▶ **Görev Tanımı a**
Çıkarılan metne göre, Lozan Antlaşması uyarınca o zamanın hükûmeti İslâmiyeti Türkiye'den kaç sene zarfında kaldıracağını bildirmişti?

▶ **Çıkarılan Metin**
-- -- --

بِسْمِ اللّٰهِ الرَّحْمٰنِ الرَّحِيمِ
وَ بِهِ نَسْتَعِينُ
اَلْحَمْدُ لِلّٰهِ رَبِّ الْعَالَمِينَ وَ الصَّلاَةُ وَ السَّلاَمُ عَلَى سَيِّدِنَا مُحَمَّدٍ وَ عَلَى آلِهِ وَ صَحْبِهِ اَجْمَعِين
İFSAD KOMİTESİ
Gayr-ı Münteşir Bazı Mektuplar
Demokratlar içerisinde meb’us Gazi ve Gazi gibi dindarlar ve Isparta’da Rüştü ve akrabası ve Emirdağı’nda Mehmed Çalışkan ve Hamza gibi demokratların hatırı için yalnız bir saat dünyaya baktım.
Said Nursî
Aziz kardeşlerim! (Bu yazıyı Üstadımız yazdırdılar.)
İngilizlerin bizi Atlantik Pakt’ına almadıklarına müteessir olmuştuk. Bilakis üstadımızın bize beyan ettiği bu hakikatlar karşısında alınmadığımıza ruh-u canımızla memnun olmuştuk.
Mehmed, Hasan
İngiltere’nin İslâmiyet’e karşı düşmanlığı
Ellibeş sene önce İngiltere’nin Hindistan Müstemleke Nâzırı matbuatta intişar eden bir makalesinde, müslümanların elinde Kur’an bulundukca İngiltere’nin İslâmlara tamamıyla hâkim olamıyacağını, tam hâkimiyetin tesisi için Kur’an’ın sukut ettirilmesi icab ettiğini yazmak suretiyle, hükûmetinin İslâmiyet hakkındaki gizli siyasetini açığa koymuştu. İngiltere hükûmeti,İslâmlar hakkında iki türlü hatt-ı hareket takip etmektedir.
Birisi: O zamanın İslâmların önderliğini yapan türklere karşı olup, Türkiye’de gizli bir ifsad komitesi kurarak Türkler’i İslâmiyetten uzaklaştırmağa ve kur’anı Türkiye’de sukut ettirmeğe çalışmakta idiler.
Diğeri de: Türkiye’den başka memleketlerdeki müslümanlara tatbik edilen siyaset idi ki, bu siyasete göre de din hususunda müslümanlara geniş müsamaha gösteriyorlar ve onları okşuyorlardı. Türkiye’deki faaliyetlerinden, Türkleri İslâmiyet’ten uzaklaştırmak ve bu gayede muvaffak oldukları takdirde Türkleri diğer müslümanların gözünden düşürürek Türklerin önderliğini bertaraf etmek amacını güdüyorlardı. Lozan Muhadesi’nde İngilizler, İslâmiyet ve Kur’an aleyhinde olan siyasetlerine devam ederek, o zaman ki Türk hükümetiyle İslâmiyeti Türkiye’den kaldırmak esasında anlaşmaya varmışlardı. Eski İngiliz Başvekili Lord Corc ölünceye kadar bu siyaseti izhar etmiştir. Lozan antlaşmasına göre o zamanın hükûmeti İngilizlere İslâmiyeti peşkeş çekmişler, Türkiye’den İslâmiyeti otuz sene zarfında kaldıracaklarını tatmin ederek ona göre teşkilâtlar vücuda getirerek çalışmaya başlamışlardı. Otuz sene geçince, bu müddetin kâfi gelmediğini görerek tekrar otuz sene çalışmak icab ettiğini o zamanın başvekili Meclis’te açıklamıştı. Şimdiki demokratların bazı dindarları eski İttihad-ı İslâm ve İttihad-ı Muhammedî gayesini tahakkuk ettirmek için çalışanlarla birlikte idiler.

-- -- --

▶ **Sağlanan Veriler**
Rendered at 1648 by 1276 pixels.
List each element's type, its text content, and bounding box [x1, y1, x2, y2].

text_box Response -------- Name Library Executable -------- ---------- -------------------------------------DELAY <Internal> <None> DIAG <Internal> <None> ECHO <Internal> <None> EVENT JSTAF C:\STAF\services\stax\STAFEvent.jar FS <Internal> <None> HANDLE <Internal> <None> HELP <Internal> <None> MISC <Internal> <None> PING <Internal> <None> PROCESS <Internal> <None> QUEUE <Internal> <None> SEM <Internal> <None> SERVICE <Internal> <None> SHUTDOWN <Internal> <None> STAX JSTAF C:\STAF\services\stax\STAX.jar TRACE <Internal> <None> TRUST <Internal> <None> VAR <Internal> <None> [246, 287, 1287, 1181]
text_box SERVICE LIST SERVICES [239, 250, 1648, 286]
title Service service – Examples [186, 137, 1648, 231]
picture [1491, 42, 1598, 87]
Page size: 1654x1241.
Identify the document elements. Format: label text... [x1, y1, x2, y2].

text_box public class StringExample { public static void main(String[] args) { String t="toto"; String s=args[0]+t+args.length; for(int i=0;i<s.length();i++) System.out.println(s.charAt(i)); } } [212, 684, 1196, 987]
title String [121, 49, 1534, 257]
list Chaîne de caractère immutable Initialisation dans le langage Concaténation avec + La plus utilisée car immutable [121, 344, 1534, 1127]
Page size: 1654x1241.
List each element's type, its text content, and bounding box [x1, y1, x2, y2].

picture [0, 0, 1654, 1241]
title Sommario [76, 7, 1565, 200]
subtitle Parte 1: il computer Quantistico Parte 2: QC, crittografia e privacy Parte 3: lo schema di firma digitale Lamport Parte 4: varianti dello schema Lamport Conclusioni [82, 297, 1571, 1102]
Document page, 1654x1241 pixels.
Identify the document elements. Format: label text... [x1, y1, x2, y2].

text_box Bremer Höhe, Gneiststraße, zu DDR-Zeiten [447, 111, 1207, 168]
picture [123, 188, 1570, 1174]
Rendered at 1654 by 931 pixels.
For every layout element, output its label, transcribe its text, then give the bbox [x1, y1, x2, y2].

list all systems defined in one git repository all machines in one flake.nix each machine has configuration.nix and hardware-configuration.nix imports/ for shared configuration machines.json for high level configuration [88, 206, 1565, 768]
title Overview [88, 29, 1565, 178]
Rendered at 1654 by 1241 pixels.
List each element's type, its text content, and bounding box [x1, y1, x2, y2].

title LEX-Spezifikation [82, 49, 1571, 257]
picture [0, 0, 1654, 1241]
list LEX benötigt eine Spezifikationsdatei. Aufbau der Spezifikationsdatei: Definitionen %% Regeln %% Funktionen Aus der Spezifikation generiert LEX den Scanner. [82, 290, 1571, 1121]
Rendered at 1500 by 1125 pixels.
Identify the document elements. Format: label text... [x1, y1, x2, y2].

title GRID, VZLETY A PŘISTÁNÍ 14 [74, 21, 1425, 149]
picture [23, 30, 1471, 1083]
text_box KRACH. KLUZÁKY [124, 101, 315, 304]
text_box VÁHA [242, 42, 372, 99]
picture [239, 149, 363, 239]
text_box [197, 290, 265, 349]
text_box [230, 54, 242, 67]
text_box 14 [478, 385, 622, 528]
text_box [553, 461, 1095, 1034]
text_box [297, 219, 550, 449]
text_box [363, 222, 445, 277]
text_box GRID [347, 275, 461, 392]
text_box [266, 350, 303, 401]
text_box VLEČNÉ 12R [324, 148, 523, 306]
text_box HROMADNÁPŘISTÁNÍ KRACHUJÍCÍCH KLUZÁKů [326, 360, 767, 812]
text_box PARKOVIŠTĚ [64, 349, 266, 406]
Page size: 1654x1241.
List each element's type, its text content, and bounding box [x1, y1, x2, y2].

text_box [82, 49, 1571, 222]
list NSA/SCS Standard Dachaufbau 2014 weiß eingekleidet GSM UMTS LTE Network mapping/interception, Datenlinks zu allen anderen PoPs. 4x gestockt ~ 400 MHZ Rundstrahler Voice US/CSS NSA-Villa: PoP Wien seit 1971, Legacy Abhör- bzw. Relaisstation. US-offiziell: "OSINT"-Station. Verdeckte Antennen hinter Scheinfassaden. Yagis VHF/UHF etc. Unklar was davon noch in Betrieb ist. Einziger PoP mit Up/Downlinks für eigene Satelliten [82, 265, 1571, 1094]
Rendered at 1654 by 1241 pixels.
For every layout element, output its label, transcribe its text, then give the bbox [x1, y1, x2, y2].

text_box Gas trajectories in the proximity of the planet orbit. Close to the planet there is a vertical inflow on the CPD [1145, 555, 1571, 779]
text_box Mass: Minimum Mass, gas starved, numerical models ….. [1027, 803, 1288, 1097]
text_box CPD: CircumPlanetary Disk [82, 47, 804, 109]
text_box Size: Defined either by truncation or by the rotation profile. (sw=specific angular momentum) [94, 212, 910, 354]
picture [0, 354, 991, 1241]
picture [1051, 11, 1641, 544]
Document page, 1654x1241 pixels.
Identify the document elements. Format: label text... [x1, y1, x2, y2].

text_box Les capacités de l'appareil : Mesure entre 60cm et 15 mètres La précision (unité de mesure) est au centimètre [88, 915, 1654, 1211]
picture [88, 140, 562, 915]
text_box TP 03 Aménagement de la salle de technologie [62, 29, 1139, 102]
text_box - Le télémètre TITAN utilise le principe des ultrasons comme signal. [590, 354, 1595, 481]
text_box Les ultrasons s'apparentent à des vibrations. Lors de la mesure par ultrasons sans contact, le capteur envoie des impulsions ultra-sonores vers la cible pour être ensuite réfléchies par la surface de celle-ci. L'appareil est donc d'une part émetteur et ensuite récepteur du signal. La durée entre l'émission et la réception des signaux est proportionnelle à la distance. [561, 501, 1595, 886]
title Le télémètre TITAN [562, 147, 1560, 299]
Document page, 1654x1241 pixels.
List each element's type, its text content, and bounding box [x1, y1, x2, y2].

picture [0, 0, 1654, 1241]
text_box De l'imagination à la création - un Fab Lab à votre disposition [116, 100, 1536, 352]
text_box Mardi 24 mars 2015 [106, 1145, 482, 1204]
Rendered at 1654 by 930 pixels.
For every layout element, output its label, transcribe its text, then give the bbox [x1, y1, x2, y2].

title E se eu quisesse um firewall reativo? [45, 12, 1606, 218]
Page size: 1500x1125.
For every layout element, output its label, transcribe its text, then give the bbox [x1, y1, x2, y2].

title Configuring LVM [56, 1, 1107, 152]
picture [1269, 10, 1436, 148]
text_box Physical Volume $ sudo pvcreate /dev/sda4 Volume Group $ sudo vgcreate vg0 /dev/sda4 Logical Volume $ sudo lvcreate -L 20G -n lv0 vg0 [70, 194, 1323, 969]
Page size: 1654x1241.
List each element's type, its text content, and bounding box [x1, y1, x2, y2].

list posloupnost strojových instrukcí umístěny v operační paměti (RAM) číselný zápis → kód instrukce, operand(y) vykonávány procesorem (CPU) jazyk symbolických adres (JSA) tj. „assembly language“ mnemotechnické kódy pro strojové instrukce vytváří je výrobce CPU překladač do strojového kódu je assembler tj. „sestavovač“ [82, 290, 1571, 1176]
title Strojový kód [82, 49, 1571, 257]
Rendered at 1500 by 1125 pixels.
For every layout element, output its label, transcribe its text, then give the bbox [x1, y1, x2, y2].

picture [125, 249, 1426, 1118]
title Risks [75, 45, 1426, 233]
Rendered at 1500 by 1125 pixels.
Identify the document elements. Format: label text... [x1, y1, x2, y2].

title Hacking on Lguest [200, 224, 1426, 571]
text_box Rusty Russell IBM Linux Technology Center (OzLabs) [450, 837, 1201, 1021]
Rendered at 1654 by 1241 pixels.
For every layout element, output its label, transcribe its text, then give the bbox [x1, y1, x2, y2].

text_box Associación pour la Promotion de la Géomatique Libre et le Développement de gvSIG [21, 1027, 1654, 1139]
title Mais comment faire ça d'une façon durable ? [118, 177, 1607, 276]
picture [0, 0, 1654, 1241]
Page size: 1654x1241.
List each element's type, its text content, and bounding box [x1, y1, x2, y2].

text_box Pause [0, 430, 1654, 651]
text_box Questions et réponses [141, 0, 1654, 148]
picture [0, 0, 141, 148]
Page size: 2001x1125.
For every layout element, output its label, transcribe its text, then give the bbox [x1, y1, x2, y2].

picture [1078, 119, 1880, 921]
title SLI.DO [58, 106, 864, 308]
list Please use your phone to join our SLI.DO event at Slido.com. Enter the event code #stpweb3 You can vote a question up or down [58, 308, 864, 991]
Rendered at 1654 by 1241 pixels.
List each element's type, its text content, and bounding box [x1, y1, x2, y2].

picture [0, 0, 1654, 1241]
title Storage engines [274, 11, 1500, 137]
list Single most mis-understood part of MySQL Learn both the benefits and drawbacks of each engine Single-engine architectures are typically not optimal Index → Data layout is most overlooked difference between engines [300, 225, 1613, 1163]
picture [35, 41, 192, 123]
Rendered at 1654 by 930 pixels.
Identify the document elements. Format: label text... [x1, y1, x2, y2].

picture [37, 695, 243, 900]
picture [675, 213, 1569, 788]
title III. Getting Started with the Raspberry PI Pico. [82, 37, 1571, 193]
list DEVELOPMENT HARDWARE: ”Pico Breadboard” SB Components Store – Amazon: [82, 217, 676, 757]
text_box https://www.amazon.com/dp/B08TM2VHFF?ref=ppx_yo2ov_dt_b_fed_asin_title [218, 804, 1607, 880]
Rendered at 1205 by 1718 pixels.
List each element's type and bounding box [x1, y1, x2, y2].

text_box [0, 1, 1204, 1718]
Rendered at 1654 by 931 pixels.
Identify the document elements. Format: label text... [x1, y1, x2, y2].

-- -- --

▶ **Görev Tanımı b**
Girdilerin başından başlayıp "picture [1491, 42, 1598, 87]" ifadesinin geçtiği satırdan sonra durarak bu aralıktaki girdileri, sütun adları "istek" ve "yanıt" olan iki sütunlu bir CSV'ye dönüştürünüz. Her satırda istek metni ve yanıtı ayrı birer tırnaklı alanda yer almalı, satır sonları boşluğa çevrilmelidir.

▶ **Tam Çıktı a**
Otuz sene zarfında.

▶ **Tam Çıktı b**
istek,yanıt
"Rendered at 1648 by 1276 pixels. List each element's type, its text content, and bounding box [x1, y1, x2, y2].","text_box Response -------- Name Library Executable -------- ---------- -------------------------------------DELAY <Internal> <None> DIAG <Internal> <None> ECHO <Internal> <None> EVENT JSTAF C:\STAF\services\stax\STAFEvent.jar FS <Internal> <None> HANDLE <Internal> <None> HELP <Internal> <None> MISC <Internal> <None> PING <Internal> <None> PROCESS <Internal> <None> QUEUE <Internal> <None> SEM <Internal> <None> SERVICE <Internal> <None> SHUTDOWN <Internal> <None> STAX JSTAF C:\STAF\services\stax\STAX.jar TRACE <Internal> <None> TRUST <Internal> <None> VAR <Internal> <None> [246, 287, 1287, 1181] text_box SERVICE LIST SERVICES [239, 250, 1648, 286] title Service service – Examples [186, 137, 1648, 231] picture [1491, 42, 1598, 87]"